Spacecraft – The high cost-per-weight of launching computing-related power supplies, solar panels, and cooling systems into orbit imposes a demand for adiabatic power reduction in spacecraft in which these components weigh a significant fraction of total spacecraft weight (and the computer itself does not).
Implanted medical devices – Such as automatic drug-delivery systems or pacemakers. These may need to do significant computation continuously to execute decision-making algorithms to determine whether to deliver a drug or electrical stimulation at a given moment based on sensor inputs. However, one obviously wishes to minimize their power requirements, since the patient will wish to be able to move around freely for long periods of time without replacing batteries or recharging the device. The device might even be powered by a chemical engine using the body’s own resources.
Laptop/handheld/wearable computers – Obviously, here there are other power dissipation sources such as displays, disks and transmitters to consider. But in any products where computation is the dominant component of total power (but not total weight), the application of adiabatics will be beneficial. Adiabatic techniques should even allow conversion to batteryless (fully solar or RF powered) operation in small wearables .
Wallet “smart cards” – An example of a wearable computer for personal & financial data, digital cash, etc.
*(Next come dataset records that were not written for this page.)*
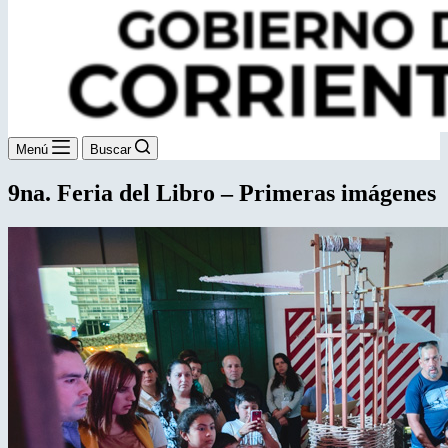
Menú
Buscar
9na. Feria del Libro – Primeras imágenes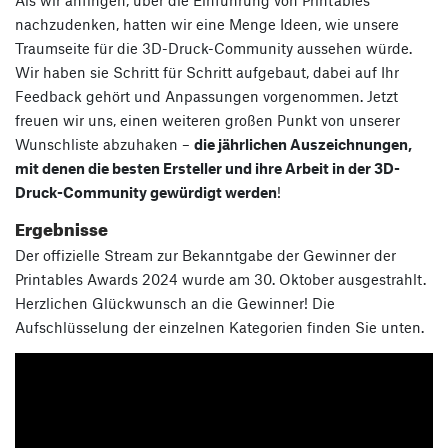
nachzudenken, hatten wir eine Menge Ideen, wie unsere
Traumseite für die 3D-Druck-Community aussehen würde.
Wir haben sie Schritt für Schritt aufgebaut, dabei auf Ihr
Feedback gehört und Anpassungen vorgenommen. Jetzt
freuen wir uns, einen weiteren großen Punkt von unserer
Wunschliste abzuhaken –
die jährlichen Auszeichnungen,
mit denen die besten Ersteller und ihre Arbeit in der 3D-
Druck-Community gewürdigt werden
!
Ergebnisse
Der offizielle Stream zur Bekanntgabe der Gewinner der
Printables Awards 2024 wurde am 30. Oktober ausgestrahlt.
Herzlichen Glückwunsch an die Gewinner! Die
Aufschlüsselung der einzelnen Kategorien finden Sie unten.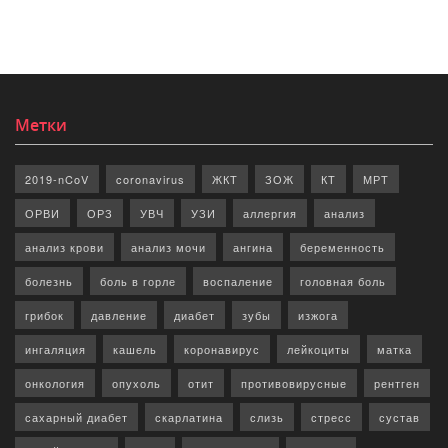
Метки
2019-nCoV
coronavirus
ЖКТ
ЗОЖ
КТ
МРТ
ОРВИ
ОРЗ
УВЧ
УЗИ
аллергия
анализ
анализ крови
анализ мочи
ангина
беременность
болезнь
боль в горле
воспаление
головная боль
грибок
давление
диабет
зубы
изжога
ингаляция
кашель
коронавирус
лейкоциты
матка
онкология
опухоль
отит
противовирусные
рентген
сахарный диабет
скарлатина
слизь
стресс
сустав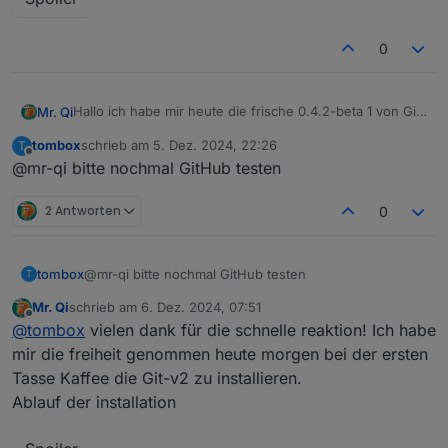
0
Hallo ich habe mir heute die frische 0.4.2-beta 1 von Git
Mr. Qi
heruntergeladen mit folgendem ergebnis:
tombox
schrieb am
5. Dez. 2024, 22:26
T
zuletzt editiert von
Spoiler
Offline
@mr-qi bitte nochmal GitHub testen
2 Antworten
0
tombox
@mr-qi bitte nochmal GitHub testen
T
Mr. Qi
schrieb am
6. Dez. 2024, 07:51
zuletzt editiert von
Offline
@
tombox
vielen dank für die schnelle reaktion! Ich habe
mir die freiheit genommen heute morgen bei der ersten
Tasse Kaffee die Git-v2 zu installieren.
Ablauf der installation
“Smart tags” on inventory – Used for locating objects. Smart tags may sit on boxes in warehouses for months, listening to the airwaves and doing low-power signal processing. If they hear a location request that includes their own id number or a template matching their description, they locate themselves using GPS and broadcast a signal giving their coordinates. Obviously these devices need very low power in order that they can sit around for a long time and not go dead. With adiabatics, they could even be powered by ambient EM via their receiving antennas.

The Request:

We are seeking a semiconductor-industry sponsor, with access to advanced SOI and multi-layer chip technologies, who agrees with us that the near-term commercial prospects for adiabatic technology are significant, and that its long-term importance for the computing industry is enormous. Upon their request, we will write a more detailed proposal for this or any closely related development program to any interested sponsor. Upon approval, we request a significant initial investment (5 to 6 figures) to enable us to pursue the development of this technology with increased vigor in a university setting. Alternatively, offers of research positions with a budget that would allow us to pursue this work in-house in an industry setting would also be considered.